Can you write out the entries again from the line with "genus: Toxomerus" up to and including the line with "common name: Chinese tallow", substituting "vernacular name" for "common name" and leaving everything else unchanged?

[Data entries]
* * * * * * * * *

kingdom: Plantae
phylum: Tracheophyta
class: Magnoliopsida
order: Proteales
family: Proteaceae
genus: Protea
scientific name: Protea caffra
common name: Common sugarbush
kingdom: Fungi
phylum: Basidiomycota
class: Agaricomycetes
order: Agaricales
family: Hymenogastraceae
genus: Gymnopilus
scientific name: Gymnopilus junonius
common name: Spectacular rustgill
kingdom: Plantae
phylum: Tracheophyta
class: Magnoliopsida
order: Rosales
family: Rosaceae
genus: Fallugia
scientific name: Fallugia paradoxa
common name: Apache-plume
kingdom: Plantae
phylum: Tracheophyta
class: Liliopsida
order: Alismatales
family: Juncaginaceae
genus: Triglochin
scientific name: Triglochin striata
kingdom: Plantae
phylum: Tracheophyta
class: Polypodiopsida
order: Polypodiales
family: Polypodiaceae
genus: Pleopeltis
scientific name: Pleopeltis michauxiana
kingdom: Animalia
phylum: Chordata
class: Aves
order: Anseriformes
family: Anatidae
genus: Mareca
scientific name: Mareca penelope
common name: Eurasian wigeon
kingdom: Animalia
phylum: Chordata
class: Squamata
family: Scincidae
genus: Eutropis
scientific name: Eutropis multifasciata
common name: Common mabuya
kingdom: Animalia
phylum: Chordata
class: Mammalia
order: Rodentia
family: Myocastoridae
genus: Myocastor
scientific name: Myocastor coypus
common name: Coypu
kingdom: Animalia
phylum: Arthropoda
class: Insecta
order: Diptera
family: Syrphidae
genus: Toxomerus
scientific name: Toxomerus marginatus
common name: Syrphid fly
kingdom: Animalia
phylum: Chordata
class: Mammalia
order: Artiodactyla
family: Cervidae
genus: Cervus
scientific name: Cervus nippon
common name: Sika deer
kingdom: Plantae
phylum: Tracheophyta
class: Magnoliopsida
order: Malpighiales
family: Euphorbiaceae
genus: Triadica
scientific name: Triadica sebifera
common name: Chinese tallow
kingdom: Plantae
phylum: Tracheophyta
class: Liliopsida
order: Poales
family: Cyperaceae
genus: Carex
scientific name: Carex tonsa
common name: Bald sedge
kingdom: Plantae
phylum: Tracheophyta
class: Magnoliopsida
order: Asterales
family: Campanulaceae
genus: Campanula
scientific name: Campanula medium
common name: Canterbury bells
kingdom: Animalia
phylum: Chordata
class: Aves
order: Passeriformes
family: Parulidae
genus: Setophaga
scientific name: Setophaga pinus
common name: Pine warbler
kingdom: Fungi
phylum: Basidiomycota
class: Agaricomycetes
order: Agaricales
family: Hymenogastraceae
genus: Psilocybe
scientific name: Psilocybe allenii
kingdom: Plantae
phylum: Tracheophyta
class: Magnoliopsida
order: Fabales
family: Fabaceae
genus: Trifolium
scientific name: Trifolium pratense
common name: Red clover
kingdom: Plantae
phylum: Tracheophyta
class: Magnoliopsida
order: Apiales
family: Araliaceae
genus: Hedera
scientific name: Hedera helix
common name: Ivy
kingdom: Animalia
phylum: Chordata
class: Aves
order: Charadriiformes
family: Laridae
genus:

* * * * * * * * *

▶ _Solution_:
genus: Toxomerus
scientific name: Toxomerus marginatus
vernacular name: Syrphid fly
kingdom: Animalia
phylum: Chordata
class: Mammalia
order: Artiodactyla
family: Cervidae
genus: Cervus
scientific name: Cervus nippon
vernacular name: Sika deer
kingdom: Plantae
phylum: Tracheophyta
class: Magnoliopsida
order: Malpighiales
family: Euphorbiaceae
genus: Triadica
scientific name: Triadica sebifera
vernacular name: Chinese tallow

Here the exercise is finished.